Inspired by some of the answers and comments on a recent question on boiling potatoes whole or diced, I'm curious:

What's the best way to cook a combination of vegetables to be mashed? I'm thinking of a subset of potatoes, turnips, rutabagas, parsnips, carrots, and anything else that sounds good. Obviously if boiling, one wants to avoid waterlogged vegetables, but the cooking times of the various vegetables are different. Is there a reliable way to cook everything together (at least for some subsets)?

Edit: As mentioned in the comment below, I know that the best one can do may be starting with the longest-cooking vegetables and incrementally adding the rest. What I was wondering was things like if some or all were better baked, or if boiling is good, if some besides potatoes are better boiled whole...

  • 5
    Are you looking for a reliable way to cook them together at the same time?

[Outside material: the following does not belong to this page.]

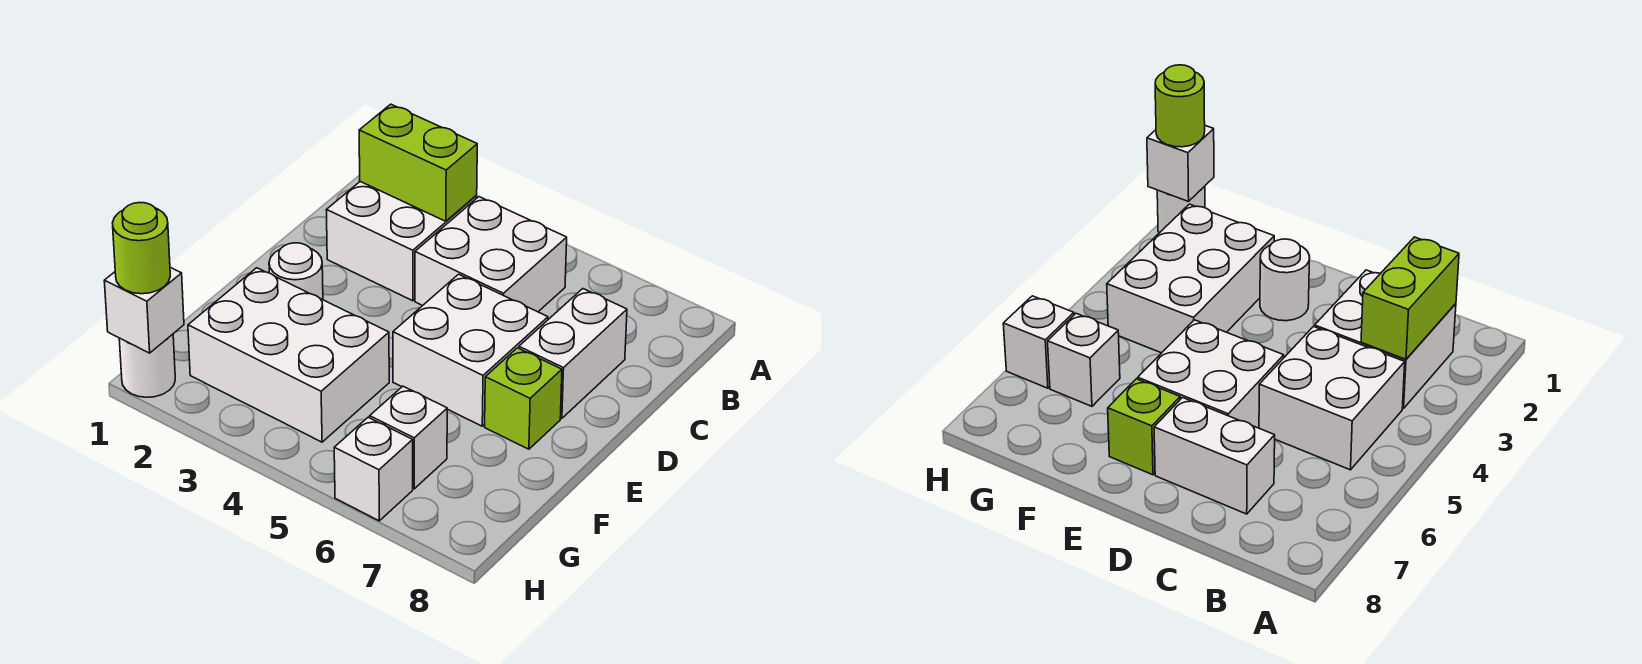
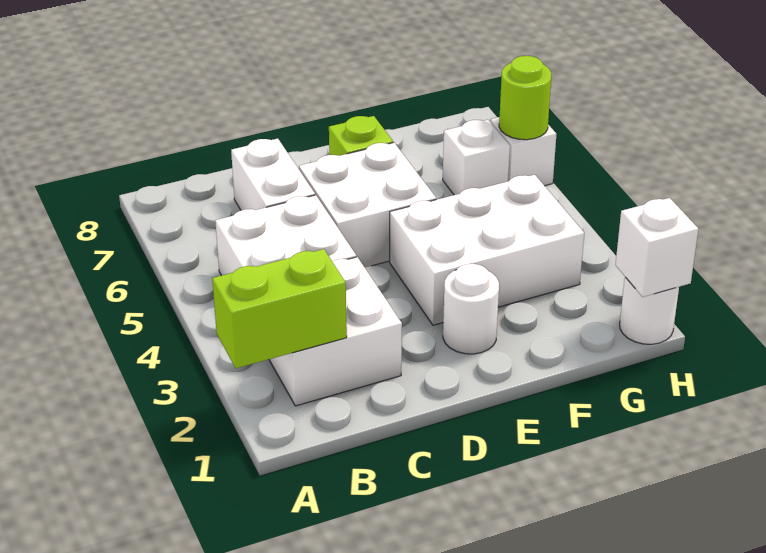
lime 1x2 brick [359,104,477,221] -> lime 1x2 brick turned to [212,249,347,368]
white 1x2 brick [519,289,627,418] -> white 1x2 brick turned to [231,139,315,210]
white 2x3 brick [188,268,389,442] -> white 2x3 brick turned to [390,175,584,325]
lime 1x1 round brick [113,203,170,294] -> lime 1x1 round brick moved to [499,56,551,140]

I'm sure that the most reliable way is just to throw them in the pot at different times.
    – Aaronut
    May 14, 2011 at 19:53
  • @Aaronut: If the best one can do is offset times like that, then sure - but I was also trying to ask about cooking methods, since at least one person on the other question suggested baking rather than boiling. I suppose the core intent of my question was: how can one make the best possible dish with the least possible effort? (Soggy or gluey food is bad; so is having to cook things separately.)
    – Cascabel
    May 15, 2011 at 4:53

3 Answers 3


After trying steaming a few times as renegade suggested, I've decided I prefer roasting:

  • As with steaming, everything stays in the vegetables, they're pretty easy to test, and they don't get waterlogged.
  • It gives some nice caramelization, contributing a little to the end flavor.
  • It leaves them drier than steaming, which I like because it gives me the freedom to add plenty of other liquids (e.g. milk).
  • It's easy to roast large quantities of whole vegetables (which wouldn't fit in anything I have to steam in), so I can make large batches. And cooking them whole means there's less to sort through when pulling out ones that got done faster.

To each their own, but this works for me!


For mashing I've always found steam to give the best results. It makes fully cooked vegetables that are easy to test for doneness along the way, they don't get waterlogged, and most importantly their sugars and starches don't dissolve into the water so you get better flavor.

In a pinch if you find you miscalculated and one veggie is done before the other you can pull the basket off the pot and fish out whatever is done and then let the rest finish.

  • 1
    I recently had very good results from baking potatoes, turnips, and rutabagas - perhaps I will try steaming and see which I prefer!
    – Cascabel
    May 19, 2011 at 17:45
  • @Jefromi - Good idea. I've done plenty of roasting of veg to get a nice caramelization, but hadn't though of doing it for mashing.
    – renegade
    May 19, 2011 at 18:57

root vegetables will all cook at nearly the same speed given assuming the size of the pieces are equal. Root vegetables can be tricky to cut into equal sizes because of their tapered and oblong nature. I find a batonnet cut to be the best for this.

roasting in the oven at a low temperature (200-300F) will impart more flavor as well, but might dry the surface out too much for a consistant mash.


  • I don't really have much trouble cutting things into equal sizes, but in my experience, they definitely do not cook at the same speed. For example, rutabagas seem to be substantially slower than potatoes.
    – Cascabel
    May 15, 2011 at 4:54
  • 1
    -1 Most root vegetables have widely different cooking times!